Timbarra P-9 College
ClarkeHopkinsClarke collaborated with Timbarra Primary School on the redevelopment and expansion of the existing Primary School to create an integrated Prep to Year 9 College. The new facilities provide learning neighbourhoods that are welcoming, engaging, comfortable and healthy, as well as fostering collaboration, creativity, independence, research and community.
Project Details
Architects
ClarkeHopkinsClarke Architects
Address
Parkhill Drive Berwick, Victoria 3806 Australia
Submitter
Wayne Stephens
Cost
$15,939,451
Photographer
Rhiannon Slatter
Project Overview
Timbarra P-9 College is located between two residential estates in Berwick, and was originally a Prep to Year 6 primary school. The redevelopment and expansion of Timbarra Primary School into an integrated Prep to Year 9 College provided an important opportunity to develop the School’s pedagogical vision and focus on both the new 7-9 component and the redevelopment of existing Prep to Year 6 facilities to ensure a consistent teaching philosophy for all students as they progress through the school.

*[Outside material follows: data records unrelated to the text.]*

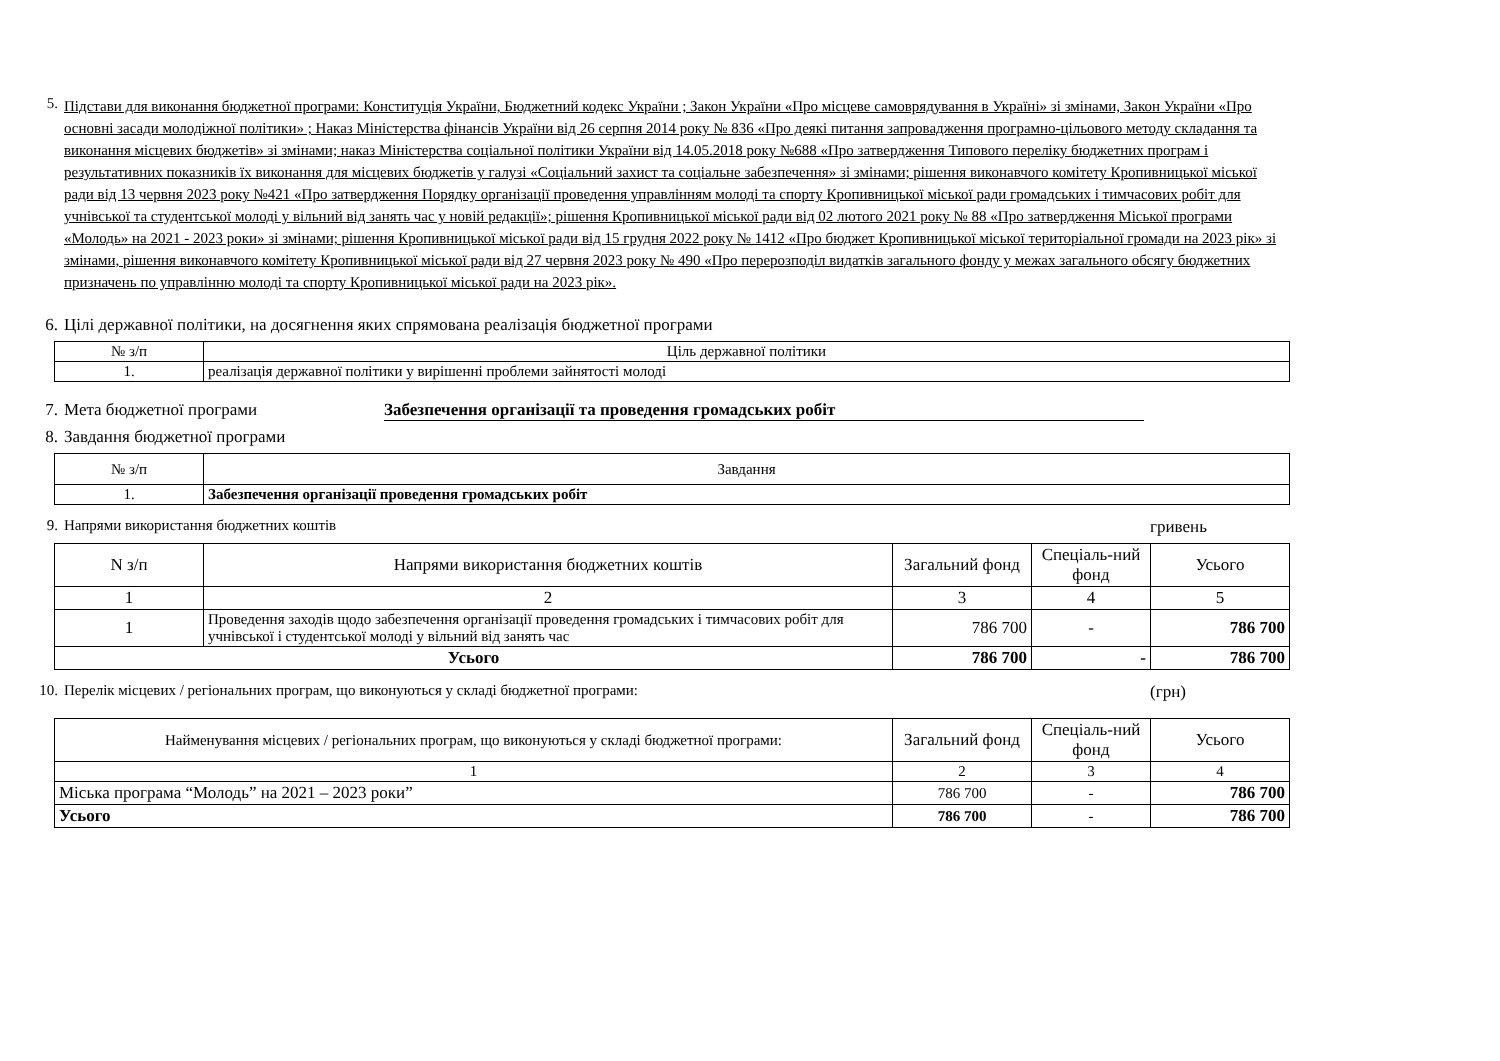5.
Підстави для виконання бюджетної програми: Конституція України, Бюджетний кодекс України ; Закон України «Про місцеве самоврядування в Україні» зі змінами, Закон України «Про основні засади молодіжної політики» ; Наказ Міністерства фінансів України від 26 серпня 2014 року № 836 «Про деякі питання запровадження програмно-цільового методу складання та виконання місцевих бюджетів» зі змінами; наказ Міністерства соціальної політики України від 14.05.2018 року №688 «Про затвердження Типового переліку бюджетних програм і результативних показників їх виконання для місцевих бюджетів у галузі «Соціальний захист та соціальне забезпечення» зі змінами; рішення виконавчого комітету Кропивницької міської ради від 13 червня 2023 року №421 «Про затвердження Порядку організації проведення управлінням молоді та спорту Кропивницької міської ради громадських і тимчасових робіт для учнівської та студентської молоді у вільний від занять час у новій редакції»; рішення Кропивницької міської ради від 02 лютого 2021 року № 88 «Про затвердження Міської програми «Молодь» на 2021 - 2023 роки» зі змінами; рішення Кропивницької міської ради від 15 грудня 2022 року № 1412 «Про бюджет Кропивницької міської територіальної громади на 2023 рік» зі змінами, рішення виконавчого комітету Кропивницької міської ради від 27 червня 2023 року № 490 «Про перерозподіл видатків загального фонду у межах загального обсягу бюджетних призначень по управлінню молоді та спорту Кропивницької міської ради на 2023 рік».
6. Цілі державної політики, на досягнення яких спрямована реалізація бюджетної програми
| № з/п | Ціль державної політики |
| 1. | реалізація державної політики у вирішенні проблеми зайнятості молоді |
7. Мета бюджетної програми Забезпечення організації та проведення громадських робіт
8. Завдання бюджетної програми
| № з/п | Завдання |
| 1. | Забезпечення організації проведення громадських робіт |
9. Напрями використання бюджетних коштів
гривень
| N з/п | Напрями використання бюджетних коштів | Загальний фонд | Спеціаль-ний фонд | Усього |
| 1 | 2 | 3 | 4 | 5 |
| 1 | Проведення заходів щодо забезпечення організації проведення громадських і тимчасових робіт для учнівської і студентської молоді у вільний від занять час | 786 700 | - | 786 700 |
| Усього | | 786 700 | - | 786 700 |
10. Перелік місцевих / регіональних програм, що виконуються у складі бюджетної програми:
(грн)
| Найменування місцевих / регіональних програм, що виконуються у складі бюджетної програми: | Загальний фонд | Спеціаль-ний фонд | Усього |
| 1 | 2 | 3 | 4 |
| Міська програма “Молодь” на 2021 – 2023 роки” | 786 700 | - | 786 700 |
| Усього | 786 700 | - | 786 700 |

The key objective of Timbarra P-9 College was to provide learning environments that support the learning needs of all students, can adapt to changing needs, and enable future pedagogical development, as well as fostering collaboration, creativity, independence, research and community. The new facilities provide learning neighbourhoods that support a variety of informal and formal learning modalities, allowing students to have everything at their fingertips and enabling staff to tailor their teaching mode to best suit the students. Facilities include informal spaces to support varied activities and modes of learning, and formal specialist spaces for science, visual communications, performing arts and food technology. The refurbishment and redevelopment of existing facilities has redefined the administration building to create a welcoming and identifiable College entry, and transformed existing cellular junior classrooms to support varied learning modes including messy play, c onstruction platforms, reading nooks, media areas, and independent/group learning spaces.
A combined stadium, performing arts centre and food technology facility was developed by the School in partnership with City of Casey, to provide a shared community resource. During Stage 1, a devastating arson attack on the stadium destroyed the almost complete building. The rebuilding process posed a new range of challenges, but by engaging all parties involved and formulating strategies to deliver the best outcome ClarkeHopkinsClarke were able to empower the stakeholders to work together to realise vision.
Timbarra P-9 College has been designed to support evolving pedagogies, to demonstrate the importance that the community places on education and to provide a facility that the whole community can use.